● Try it
In the data below, begin at the line with "ottoman: present [225,123,304,171]" and stop after the line with "potted plant: none [74,609,169,696]"; output those lines exactly and no pictures.

● Extracted entries
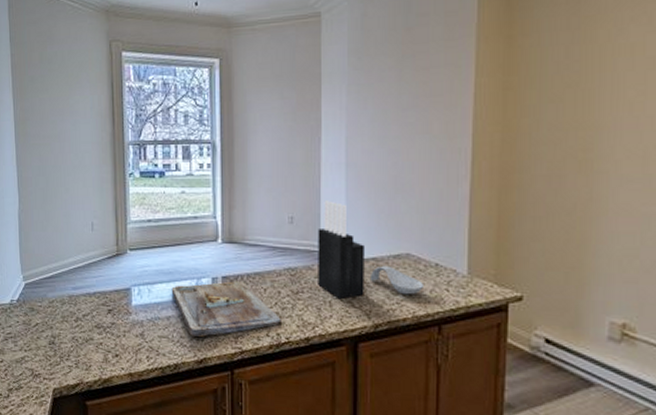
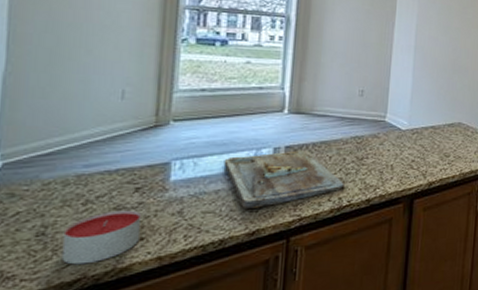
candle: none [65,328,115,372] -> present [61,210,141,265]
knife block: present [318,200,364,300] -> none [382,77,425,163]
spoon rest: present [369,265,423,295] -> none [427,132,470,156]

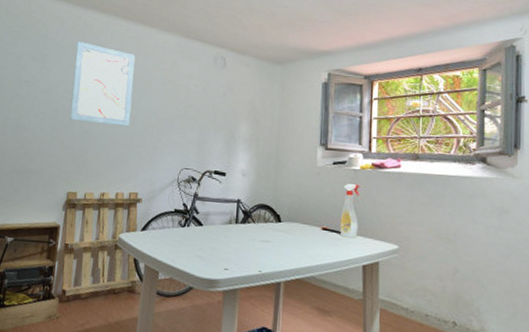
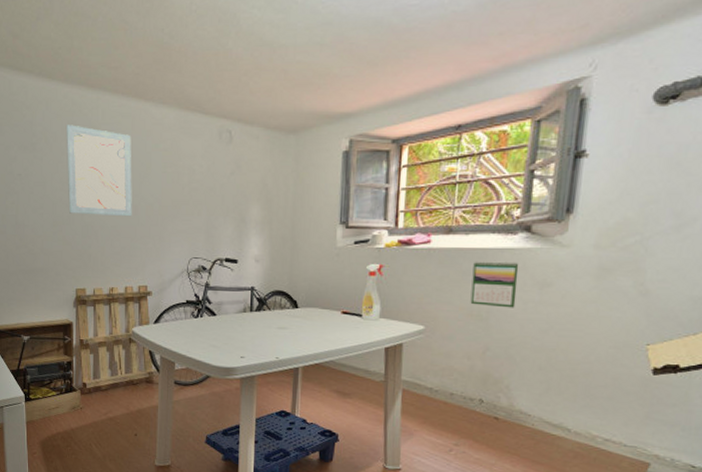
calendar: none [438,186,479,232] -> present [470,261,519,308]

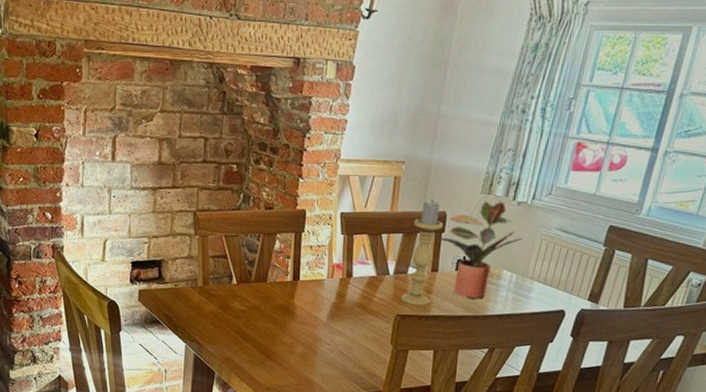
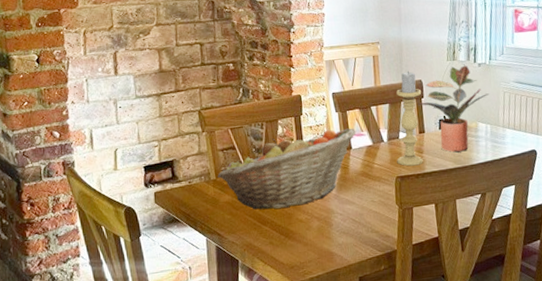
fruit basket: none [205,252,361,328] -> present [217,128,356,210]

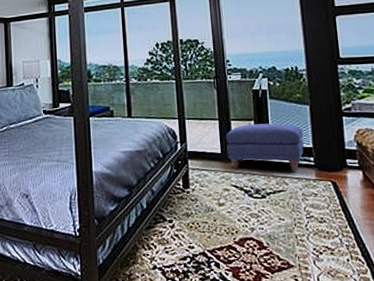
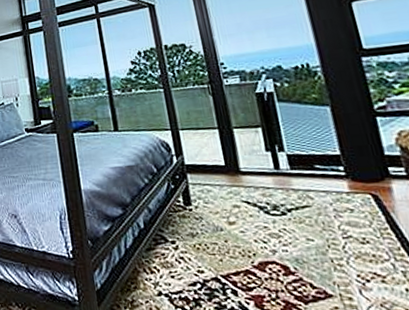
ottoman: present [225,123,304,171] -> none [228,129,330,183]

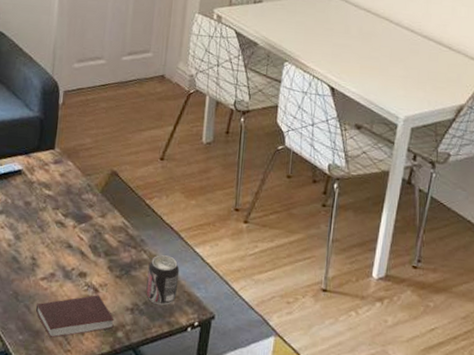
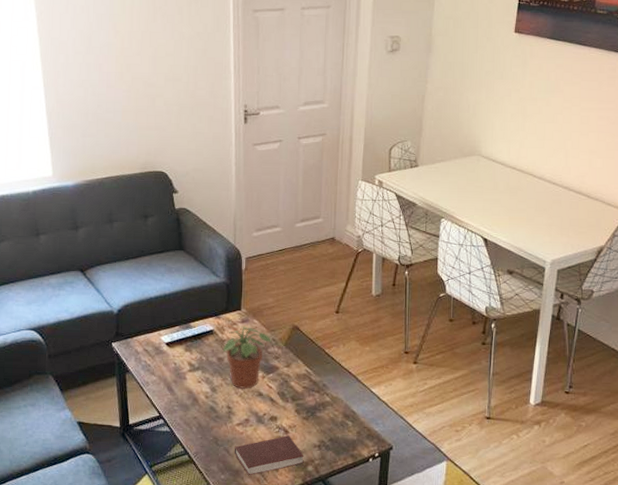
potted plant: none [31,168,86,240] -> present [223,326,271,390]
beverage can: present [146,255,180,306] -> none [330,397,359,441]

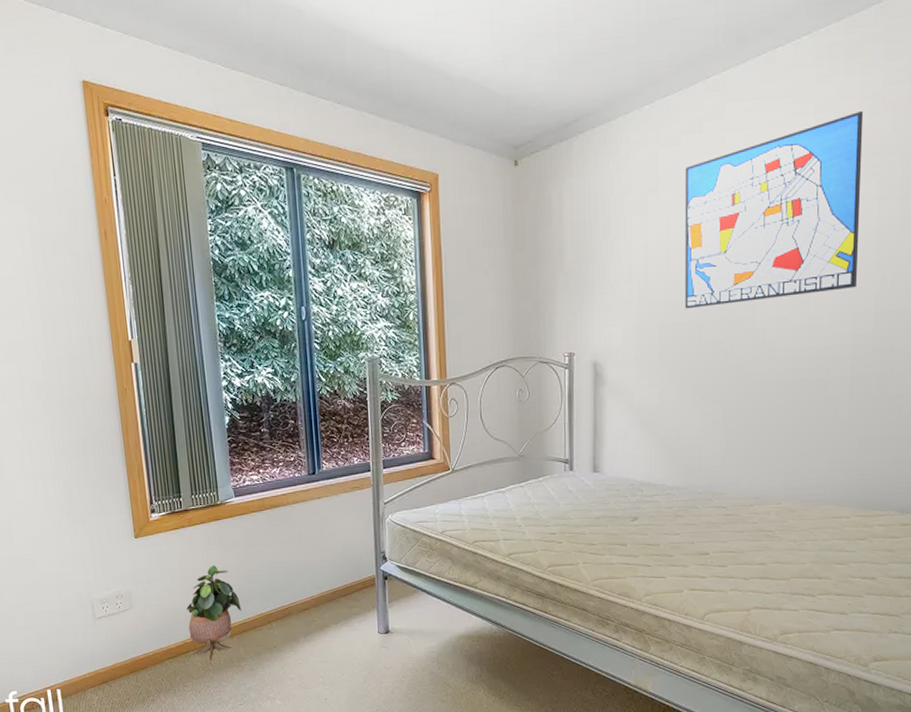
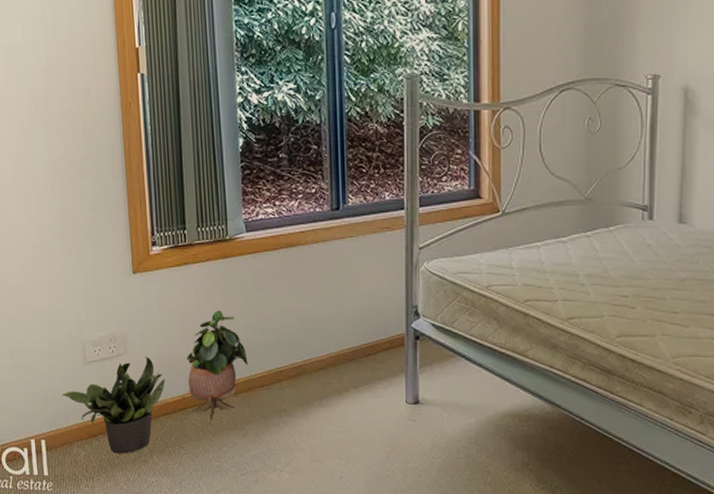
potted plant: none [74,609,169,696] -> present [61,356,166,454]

* * *

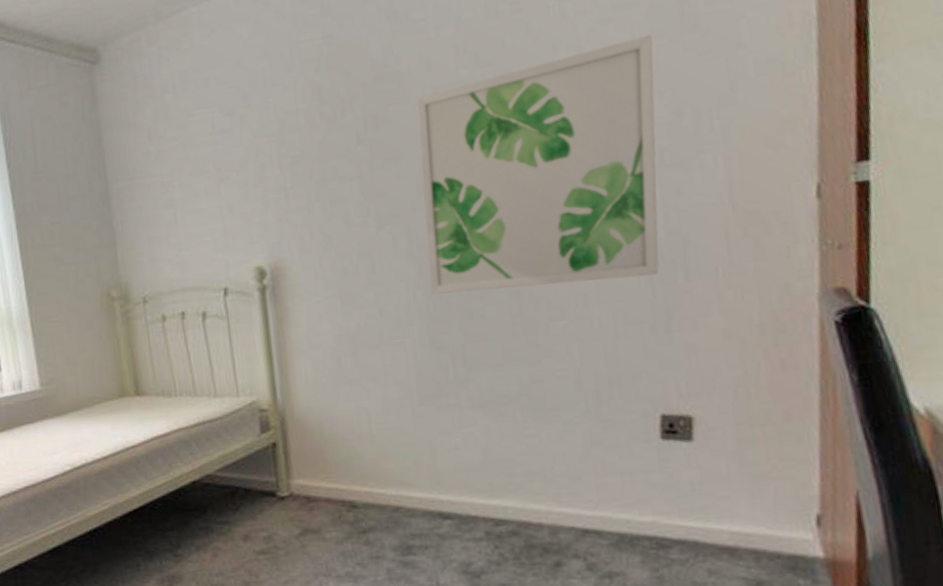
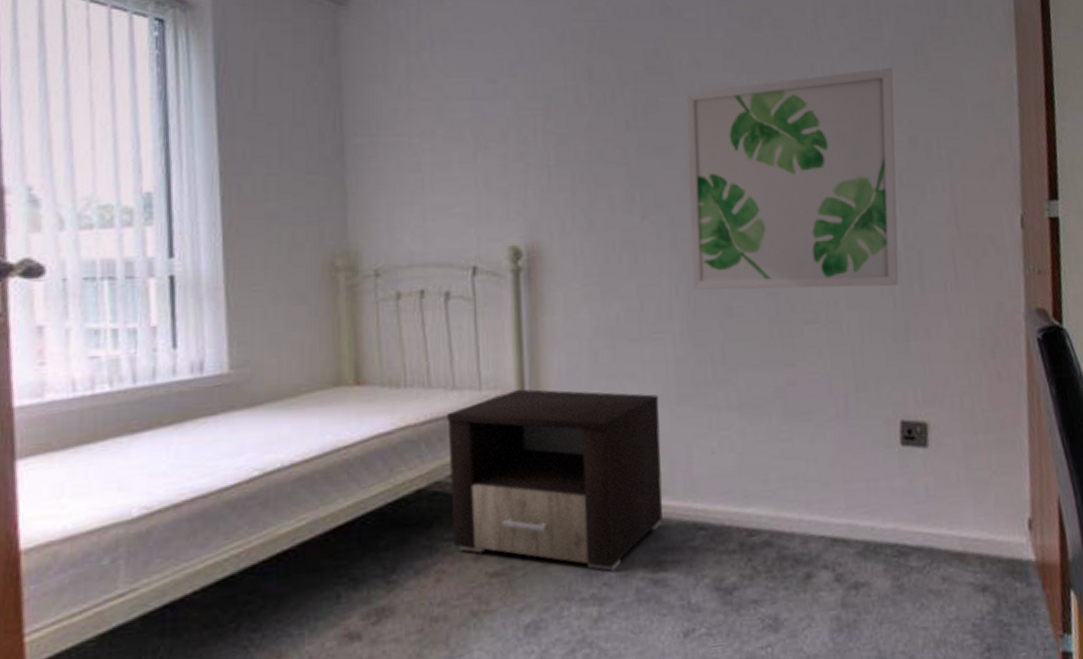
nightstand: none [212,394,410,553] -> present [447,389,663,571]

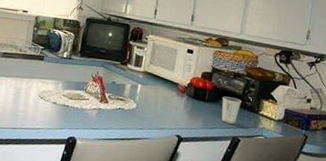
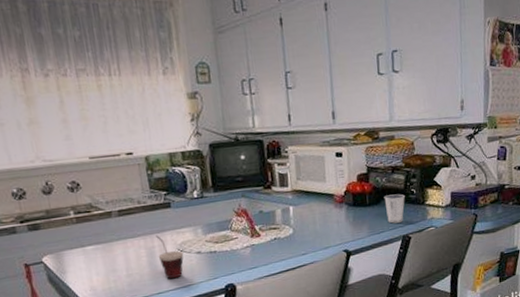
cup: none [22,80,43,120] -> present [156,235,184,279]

● Solution to the problem
ottoman: present [225,123,304,171] -> none [228,129,330,183]

potted plant: none [31,168,86,240] -> present [223,326,271,390]
beverage can: present [146,255,180,306] -> none [330,397,359,441]

potted plant: none [74,609,169,696] -> present [61,356,166,454]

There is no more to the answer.